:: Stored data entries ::
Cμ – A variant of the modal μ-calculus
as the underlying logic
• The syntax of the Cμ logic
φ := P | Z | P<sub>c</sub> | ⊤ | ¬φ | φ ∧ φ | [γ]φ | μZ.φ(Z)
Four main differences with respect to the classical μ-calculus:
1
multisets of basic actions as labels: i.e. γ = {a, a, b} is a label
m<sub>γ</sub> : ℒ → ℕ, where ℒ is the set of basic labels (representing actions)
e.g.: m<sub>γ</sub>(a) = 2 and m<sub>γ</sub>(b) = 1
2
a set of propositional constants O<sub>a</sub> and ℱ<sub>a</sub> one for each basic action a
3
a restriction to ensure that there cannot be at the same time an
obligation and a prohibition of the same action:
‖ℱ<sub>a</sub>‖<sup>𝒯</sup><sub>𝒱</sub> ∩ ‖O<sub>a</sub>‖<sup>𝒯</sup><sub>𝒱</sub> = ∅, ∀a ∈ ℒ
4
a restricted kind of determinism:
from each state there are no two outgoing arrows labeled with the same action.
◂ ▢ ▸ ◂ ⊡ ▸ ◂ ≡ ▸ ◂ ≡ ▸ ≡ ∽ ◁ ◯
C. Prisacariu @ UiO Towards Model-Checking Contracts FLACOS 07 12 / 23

--

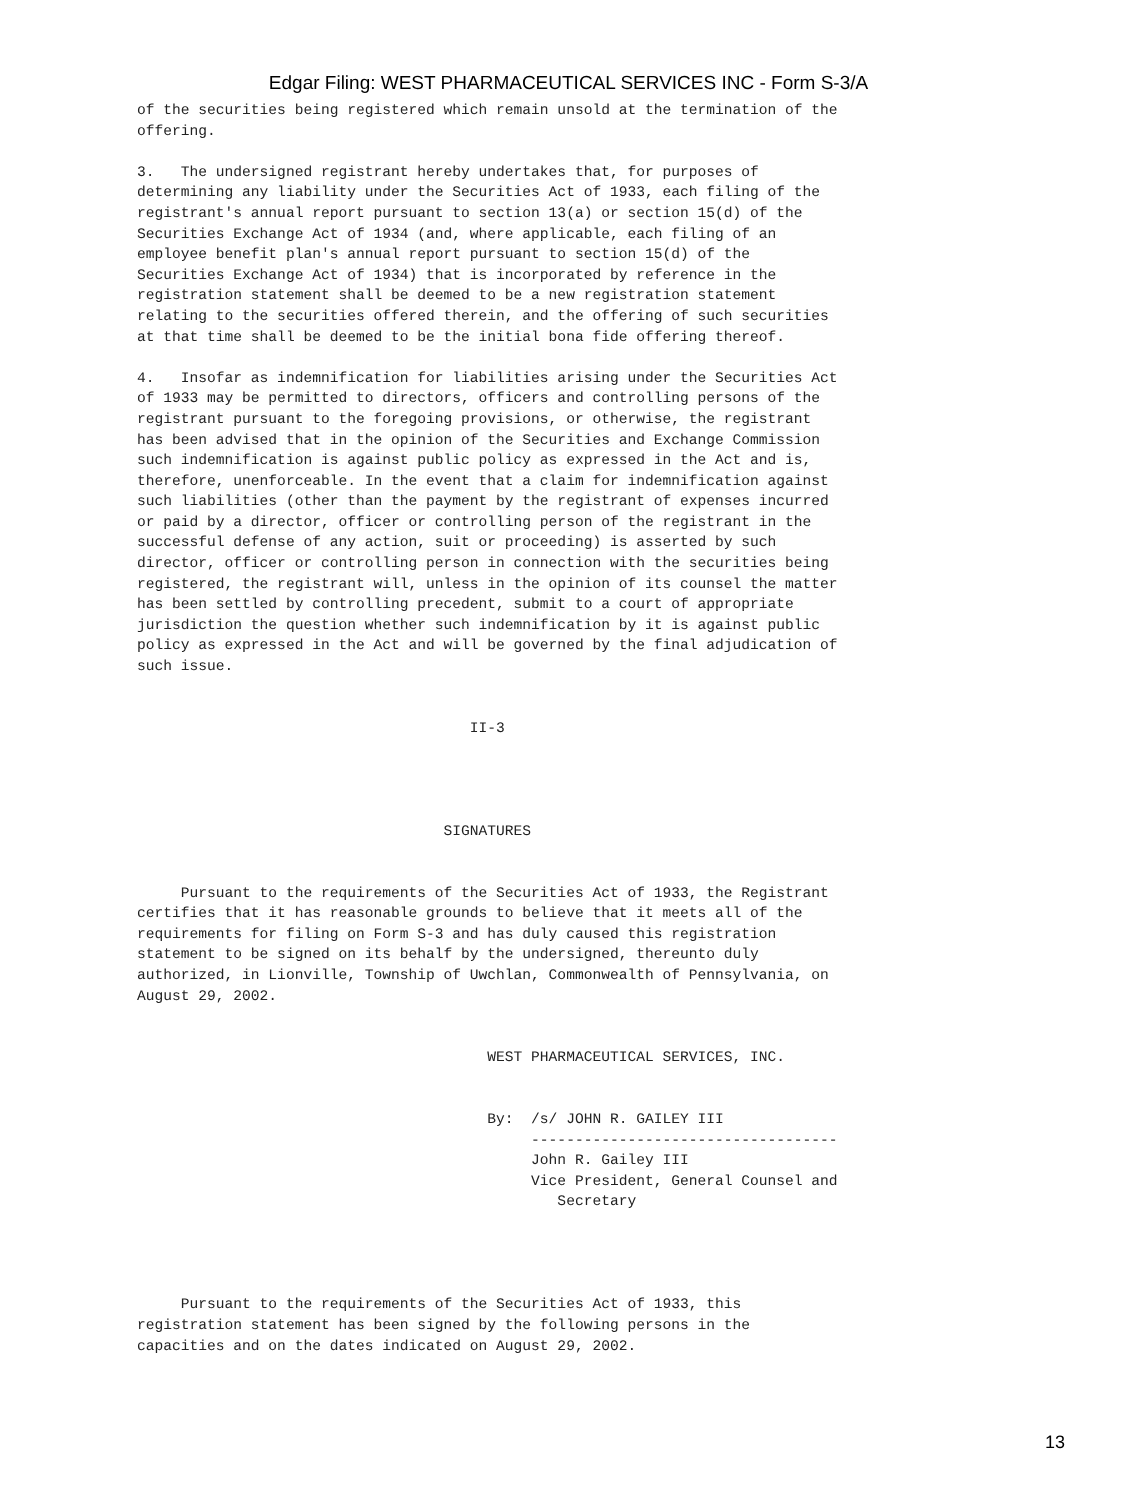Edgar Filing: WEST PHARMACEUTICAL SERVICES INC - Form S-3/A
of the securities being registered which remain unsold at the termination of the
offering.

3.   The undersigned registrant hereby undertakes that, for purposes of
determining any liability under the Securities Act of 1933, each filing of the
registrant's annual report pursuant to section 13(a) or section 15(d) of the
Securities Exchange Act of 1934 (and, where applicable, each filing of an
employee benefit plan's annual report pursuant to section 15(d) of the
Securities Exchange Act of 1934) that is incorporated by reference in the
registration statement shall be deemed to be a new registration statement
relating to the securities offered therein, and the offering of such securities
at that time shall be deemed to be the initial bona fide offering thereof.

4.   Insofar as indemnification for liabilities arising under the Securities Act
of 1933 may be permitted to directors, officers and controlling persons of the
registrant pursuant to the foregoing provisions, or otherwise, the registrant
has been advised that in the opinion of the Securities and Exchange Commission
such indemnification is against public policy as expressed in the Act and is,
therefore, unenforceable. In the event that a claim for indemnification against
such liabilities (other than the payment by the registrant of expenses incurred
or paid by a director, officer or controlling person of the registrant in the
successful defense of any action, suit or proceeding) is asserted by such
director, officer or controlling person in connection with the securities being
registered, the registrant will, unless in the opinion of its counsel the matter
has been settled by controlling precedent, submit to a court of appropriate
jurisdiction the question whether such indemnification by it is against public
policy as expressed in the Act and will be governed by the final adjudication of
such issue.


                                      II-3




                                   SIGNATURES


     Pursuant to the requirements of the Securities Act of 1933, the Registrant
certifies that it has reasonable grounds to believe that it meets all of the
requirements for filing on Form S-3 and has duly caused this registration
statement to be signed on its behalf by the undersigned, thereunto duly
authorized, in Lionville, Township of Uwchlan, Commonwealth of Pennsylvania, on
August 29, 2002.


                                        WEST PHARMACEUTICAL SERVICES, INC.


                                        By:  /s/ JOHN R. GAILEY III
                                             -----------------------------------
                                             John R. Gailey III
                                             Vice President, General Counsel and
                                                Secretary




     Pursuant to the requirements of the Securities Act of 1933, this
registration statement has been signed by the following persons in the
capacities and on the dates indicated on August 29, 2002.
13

:: WHAT YOU WILL DO ::
Retype, exactly and in full, the lines above from the one containing "registrant pursuant to" through the one containing "registered, the registrant".

:: SOLUTION ::
registrant pursuant to the foregoing provisions, or otherwise, the registrant
has been advised that in the opinion of the Securities and Exchange Commission
such indemnification is against public policy as expressed in the Act and is,
therefore, unenforceable. In the event that a claim for indemnification against
such liabilities (other than the payment by the registrant of expenses incurred
or paid by a director, officer or controlling person of the registrant in the
successful defense of any action, suit or proceeding) is asserted by such
director, officer or controlling person in connection with the securities being
registered, the registrant will, unless in the opinion of its counsel the matter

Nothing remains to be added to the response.